> _Exercise requirements_:
Write out every line below that contains "inputs".

> _Material for this exercise_:

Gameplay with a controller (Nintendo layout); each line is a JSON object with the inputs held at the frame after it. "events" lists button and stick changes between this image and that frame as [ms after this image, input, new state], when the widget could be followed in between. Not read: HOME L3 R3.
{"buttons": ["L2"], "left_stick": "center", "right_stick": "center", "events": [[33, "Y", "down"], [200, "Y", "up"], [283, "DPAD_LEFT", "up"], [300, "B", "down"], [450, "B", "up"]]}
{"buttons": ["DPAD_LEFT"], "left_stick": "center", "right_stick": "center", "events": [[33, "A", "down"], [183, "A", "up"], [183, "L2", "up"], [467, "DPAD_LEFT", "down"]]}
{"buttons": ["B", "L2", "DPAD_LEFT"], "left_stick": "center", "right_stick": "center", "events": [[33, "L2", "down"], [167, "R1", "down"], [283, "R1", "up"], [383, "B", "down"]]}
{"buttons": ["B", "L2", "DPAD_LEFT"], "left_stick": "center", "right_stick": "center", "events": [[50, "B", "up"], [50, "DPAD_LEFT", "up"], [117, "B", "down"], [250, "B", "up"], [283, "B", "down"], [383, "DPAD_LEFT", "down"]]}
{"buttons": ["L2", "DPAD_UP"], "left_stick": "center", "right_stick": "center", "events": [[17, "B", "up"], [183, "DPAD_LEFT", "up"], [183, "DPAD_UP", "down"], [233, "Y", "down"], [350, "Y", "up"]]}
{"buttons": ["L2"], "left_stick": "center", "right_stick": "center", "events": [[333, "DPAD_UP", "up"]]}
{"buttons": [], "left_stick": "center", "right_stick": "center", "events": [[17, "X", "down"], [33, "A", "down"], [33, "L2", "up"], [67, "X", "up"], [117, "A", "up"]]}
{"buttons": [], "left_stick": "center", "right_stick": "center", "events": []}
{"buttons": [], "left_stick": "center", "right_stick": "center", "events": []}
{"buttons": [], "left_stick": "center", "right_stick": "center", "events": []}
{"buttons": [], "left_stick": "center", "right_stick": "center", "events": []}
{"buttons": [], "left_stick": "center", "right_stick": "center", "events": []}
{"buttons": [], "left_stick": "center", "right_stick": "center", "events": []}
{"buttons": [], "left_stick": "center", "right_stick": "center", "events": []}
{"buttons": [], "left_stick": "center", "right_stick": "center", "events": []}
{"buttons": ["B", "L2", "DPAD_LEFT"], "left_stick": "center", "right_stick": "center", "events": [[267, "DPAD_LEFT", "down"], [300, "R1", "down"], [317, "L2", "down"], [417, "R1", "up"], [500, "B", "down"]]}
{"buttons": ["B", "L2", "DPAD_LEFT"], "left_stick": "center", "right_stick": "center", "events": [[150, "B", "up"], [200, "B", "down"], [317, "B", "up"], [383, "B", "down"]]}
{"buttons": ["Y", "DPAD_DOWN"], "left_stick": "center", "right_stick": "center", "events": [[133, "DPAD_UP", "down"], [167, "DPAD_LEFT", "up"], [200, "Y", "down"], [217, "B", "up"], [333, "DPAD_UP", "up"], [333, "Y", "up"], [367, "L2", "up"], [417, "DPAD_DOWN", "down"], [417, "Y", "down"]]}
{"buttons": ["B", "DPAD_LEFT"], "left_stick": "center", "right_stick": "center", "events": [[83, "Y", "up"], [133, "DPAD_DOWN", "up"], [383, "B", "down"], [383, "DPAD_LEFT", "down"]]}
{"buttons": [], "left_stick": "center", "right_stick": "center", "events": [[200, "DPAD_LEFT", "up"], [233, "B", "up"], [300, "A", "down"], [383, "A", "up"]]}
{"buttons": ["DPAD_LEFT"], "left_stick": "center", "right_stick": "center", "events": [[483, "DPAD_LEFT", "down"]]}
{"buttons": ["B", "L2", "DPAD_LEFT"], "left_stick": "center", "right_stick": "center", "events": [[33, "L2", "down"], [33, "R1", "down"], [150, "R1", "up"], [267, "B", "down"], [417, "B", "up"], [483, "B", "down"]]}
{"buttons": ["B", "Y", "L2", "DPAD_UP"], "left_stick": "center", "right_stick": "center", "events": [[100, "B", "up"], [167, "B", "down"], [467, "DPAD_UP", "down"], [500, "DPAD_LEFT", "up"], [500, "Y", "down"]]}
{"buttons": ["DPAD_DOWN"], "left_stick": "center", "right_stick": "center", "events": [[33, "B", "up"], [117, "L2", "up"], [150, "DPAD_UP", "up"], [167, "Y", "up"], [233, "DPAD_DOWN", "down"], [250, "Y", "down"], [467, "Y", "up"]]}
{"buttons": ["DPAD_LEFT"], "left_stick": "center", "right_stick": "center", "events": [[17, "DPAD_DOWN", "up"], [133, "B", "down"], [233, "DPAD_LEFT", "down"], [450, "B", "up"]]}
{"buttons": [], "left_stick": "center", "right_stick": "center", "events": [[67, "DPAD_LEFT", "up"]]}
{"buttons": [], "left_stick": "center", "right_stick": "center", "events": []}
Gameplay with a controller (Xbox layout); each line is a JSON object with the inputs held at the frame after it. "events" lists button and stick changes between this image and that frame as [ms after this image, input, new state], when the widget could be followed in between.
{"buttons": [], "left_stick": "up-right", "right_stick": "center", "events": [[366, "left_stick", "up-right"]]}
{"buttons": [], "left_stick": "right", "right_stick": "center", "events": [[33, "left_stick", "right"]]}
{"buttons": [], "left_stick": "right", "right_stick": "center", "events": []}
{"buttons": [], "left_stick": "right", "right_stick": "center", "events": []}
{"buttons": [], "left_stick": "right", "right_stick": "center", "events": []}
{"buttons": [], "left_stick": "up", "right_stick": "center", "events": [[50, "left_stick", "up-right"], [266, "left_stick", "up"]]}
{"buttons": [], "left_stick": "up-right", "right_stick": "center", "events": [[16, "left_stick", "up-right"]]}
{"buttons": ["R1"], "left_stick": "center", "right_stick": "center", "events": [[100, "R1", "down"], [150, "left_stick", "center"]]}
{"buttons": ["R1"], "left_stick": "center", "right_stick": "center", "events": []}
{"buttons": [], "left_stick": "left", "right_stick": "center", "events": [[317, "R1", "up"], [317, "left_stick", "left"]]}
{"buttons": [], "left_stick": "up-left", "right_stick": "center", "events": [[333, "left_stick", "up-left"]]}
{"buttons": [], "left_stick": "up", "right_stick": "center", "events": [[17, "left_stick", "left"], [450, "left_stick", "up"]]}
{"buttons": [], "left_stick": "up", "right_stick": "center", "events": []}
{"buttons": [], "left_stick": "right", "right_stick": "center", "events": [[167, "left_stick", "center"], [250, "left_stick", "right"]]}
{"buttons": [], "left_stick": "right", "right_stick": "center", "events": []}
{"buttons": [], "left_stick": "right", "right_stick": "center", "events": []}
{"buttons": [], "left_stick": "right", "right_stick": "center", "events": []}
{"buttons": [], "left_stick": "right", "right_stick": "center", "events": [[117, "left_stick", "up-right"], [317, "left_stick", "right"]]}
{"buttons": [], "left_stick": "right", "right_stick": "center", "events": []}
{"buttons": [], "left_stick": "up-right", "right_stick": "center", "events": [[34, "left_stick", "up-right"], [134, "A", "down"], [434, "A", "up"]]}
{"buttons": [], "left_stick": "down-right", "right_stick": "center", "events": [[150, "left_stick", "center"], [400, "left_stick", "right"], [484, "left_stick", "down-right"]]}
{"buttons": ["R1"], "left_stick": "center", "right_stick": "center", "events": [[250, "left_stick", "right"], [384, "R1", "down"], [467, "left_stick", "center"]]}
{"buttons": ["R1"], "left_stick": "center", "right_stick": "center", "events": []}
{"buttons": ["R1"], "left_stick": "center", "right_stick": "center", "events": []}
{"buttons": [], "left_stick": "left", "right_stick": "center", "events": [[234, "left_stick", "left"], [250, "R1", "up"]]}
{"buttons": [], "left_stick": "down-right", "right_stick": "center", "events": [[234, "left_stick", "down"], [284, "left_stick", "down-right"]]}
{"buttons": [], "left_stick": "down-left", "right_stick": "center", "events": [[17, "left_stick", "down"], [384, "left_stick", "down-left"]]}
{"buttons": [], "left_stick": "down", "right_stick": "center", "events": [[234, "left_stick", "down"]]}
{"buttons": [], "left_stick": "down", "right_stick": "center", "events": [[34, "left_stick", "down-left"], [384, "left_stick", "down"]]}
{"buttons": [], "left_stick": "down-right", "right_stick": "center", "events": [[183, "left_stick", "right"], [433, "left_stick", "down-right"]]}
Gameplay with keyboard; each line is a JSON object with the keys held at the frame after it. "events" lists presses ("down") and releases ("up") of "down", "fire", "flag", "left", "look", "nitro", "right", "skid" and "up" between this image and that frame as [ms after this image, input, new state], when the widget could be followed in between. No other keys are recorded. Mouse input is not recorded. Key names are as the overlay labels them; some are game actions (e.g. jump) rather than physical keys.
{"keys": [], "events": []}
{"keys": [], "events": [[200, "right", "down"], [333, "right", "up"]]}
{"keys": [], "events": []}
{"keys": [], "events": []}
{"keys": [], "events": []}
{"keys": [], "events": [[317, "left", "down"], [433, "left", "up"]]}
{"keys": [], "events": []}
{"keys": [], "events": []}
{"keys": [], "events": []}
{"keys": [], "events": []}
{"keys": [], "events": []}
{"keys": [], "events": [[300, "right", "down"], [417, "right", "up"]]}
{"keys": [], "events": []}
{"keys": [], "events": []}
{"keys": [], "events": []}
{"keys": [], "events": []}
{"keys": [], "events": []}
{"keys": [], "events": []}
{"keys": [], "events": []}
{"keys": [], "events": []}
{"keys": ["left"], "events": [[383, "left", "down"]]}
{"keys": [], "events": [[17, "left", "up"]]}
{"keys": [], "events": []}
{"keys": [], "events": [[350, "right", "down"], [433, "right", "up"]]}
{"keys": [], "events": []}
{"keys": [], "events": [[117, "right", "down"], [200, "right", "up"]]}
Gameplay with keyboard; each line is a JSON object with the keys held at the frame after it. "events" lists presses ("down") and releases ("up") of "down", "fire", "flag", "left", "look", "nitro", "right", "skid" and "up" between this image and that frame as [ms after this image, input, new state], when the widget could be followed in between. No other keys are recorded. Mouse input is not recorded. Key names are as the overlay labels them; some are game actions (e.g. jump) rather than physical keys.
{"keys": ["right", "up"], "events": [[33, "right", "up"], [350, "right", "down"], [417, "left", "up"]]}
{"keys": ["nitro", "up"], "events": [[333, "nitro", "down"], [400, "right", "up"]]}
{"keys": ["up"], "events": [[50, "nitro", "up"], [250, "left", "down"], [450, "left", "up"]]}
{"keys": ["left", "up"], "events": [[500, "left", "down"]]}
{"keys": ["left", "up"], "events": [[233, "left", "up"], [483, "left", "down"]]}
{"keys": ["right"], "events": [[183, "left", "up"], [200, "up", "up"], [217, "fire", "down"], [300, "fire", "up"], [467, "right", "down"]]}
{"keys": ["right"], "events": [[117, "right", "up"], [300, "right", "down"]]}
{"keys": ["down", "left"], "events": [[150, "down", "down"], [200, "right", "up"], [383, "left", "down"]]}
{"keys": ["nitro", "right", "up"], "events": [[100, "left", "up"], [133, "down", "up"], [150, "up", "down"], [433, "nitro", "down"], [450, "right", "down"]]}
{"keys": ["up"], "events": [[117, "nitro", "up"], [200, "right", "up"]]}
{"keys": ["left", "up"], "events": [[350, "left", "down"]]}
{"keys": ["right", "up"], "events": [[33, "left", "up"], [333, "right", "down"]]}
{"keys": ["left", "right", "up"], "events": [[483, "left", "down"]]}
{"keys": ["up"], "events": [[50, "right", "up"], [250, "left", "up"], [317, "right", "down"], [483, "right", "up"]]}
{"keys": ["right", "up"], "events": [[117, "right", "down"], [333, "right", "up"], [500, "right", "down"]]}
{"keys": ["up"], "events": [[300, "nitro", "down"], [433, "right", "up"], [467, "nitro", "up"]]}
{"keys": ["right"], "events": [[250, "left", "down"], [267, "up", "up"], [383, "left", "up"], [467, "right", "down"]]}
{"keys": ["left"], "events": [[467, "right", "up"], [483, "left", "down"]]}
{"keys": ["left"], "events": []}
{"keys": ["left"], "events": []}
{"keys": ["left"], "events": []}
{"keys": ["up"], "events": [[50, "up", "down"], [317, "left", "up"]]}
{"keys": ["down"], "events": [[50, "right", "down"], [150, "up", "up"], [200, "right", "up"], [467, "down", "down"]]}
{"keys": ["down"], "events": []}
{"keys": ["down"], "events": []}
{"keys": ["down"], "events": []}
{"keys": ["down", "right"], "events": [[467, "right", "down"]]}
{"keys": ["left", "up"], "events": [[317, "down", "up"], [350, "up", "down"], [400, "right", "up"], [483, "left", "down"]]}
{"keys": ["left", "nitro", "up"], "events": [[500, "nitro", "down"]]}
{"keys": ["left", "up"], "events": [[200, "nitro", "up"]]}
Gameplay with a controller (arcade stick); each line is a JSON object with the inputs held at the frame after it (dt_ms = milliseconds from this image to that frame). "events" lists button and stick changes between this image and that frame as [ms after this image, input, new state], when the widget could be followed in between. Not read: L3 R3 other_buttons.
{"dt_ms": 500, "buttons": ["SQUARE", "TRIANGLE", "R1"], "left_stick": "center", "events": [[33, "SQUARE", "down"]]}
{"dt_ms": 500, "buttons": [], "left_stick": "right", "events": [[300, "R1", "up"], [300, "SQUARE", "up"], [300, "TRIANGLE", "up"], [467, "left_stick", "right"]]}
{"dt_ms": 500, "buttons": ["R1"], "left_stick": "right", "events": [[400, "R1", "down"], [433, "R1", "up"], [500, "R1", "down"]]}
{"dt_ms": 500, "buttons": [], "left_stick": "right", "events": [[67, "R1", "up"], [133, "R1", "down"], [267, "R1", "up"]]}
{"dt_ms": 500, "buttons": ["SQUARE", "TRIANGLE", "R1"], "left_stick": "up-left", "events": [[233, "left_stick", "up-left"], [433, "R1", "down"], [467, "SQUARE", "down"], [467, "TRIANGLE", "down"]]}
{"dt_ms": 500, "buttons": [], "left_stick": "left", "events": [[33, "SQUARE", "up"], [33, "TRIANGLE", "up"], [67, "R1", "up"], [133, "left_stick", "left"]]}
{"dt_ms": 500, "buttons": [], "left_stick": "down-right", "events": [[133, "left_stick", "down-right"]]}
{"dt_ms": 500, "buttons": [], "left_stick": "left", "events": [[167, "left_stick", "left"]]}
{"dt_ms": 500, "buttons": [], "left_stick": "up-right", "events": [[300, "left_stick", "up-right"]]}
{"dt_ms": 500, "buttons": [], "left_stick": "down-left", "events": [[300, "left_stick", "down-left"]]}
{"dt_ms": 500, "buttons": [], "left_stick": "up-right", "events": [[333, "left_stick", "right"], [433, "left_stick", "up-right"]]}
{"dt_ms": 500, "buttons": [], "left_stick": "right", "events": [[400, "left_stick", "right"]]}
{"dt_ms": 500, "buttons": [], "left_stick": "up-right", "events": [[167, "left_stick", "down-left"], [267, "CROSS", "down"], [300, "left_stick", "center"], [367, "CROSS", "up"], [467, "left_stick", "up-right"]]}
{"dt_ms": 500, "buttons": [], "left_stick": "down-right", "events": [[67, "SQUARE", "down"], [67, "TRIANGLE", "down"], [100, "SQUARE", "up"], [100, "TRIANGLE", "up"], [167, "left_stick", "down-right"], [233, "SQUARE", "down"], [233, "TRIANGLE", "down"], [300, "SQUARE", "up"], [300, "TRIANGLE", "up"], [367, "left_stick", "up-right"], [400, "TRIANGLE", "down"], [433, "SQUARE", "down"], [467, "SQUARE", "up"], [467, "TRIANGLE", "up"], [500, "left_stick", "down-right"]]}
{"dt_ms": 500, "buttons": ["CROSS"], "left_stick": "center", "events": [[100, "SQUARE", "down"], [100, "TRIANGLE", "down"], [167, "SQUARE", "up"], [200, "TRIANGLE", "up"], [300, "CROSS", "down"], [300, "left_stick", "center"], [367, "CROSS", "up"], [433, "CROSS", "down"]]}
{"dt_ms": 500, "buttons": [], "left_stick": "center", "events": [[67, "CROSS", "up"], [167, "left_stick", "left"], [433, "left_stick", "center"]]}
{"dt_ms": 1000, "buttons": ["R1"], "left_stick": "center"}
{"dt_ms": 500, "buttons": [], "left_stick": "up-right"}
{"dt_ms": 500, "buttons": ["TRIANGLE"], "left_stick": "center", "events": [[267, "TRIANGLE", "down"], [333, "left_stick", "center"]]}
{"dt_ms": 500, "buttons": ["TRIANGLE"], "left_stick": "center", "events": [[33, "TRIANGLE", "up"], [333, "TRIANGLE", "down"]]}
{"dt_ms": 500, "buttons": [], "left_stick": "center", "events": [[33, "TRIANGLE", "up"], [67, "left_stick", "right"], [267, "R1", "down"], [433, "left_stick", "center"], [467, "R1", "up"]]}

> _Answer section_:
Gameplay with a controller (Nintendo layout); each line is a JSON object with the inputs held at the frame after it. "events" lists button and stick changes between this image and that frame as [ms after this image, input, new state], when the widget could be followed in between. Not read: HOME L3 R3.
Gameplay with a controller (Xbox layout); each line is a JSON object with the inputs held at the frame after it. "events" lists button and stick changes between this image and that frame as [ms after this image, input, new state], when the widget could be followed in between.
Gameplay with a controller (arcade stick); each line is a JSON object with the inputs held at the frame after it (dt_ms = milliseconds from this image to that frame). "events" lists button and stick changes between this image and that frame as [ms after this image, input, new state], when the widget could be followed in between. Not read: L3 R3 other_buttons.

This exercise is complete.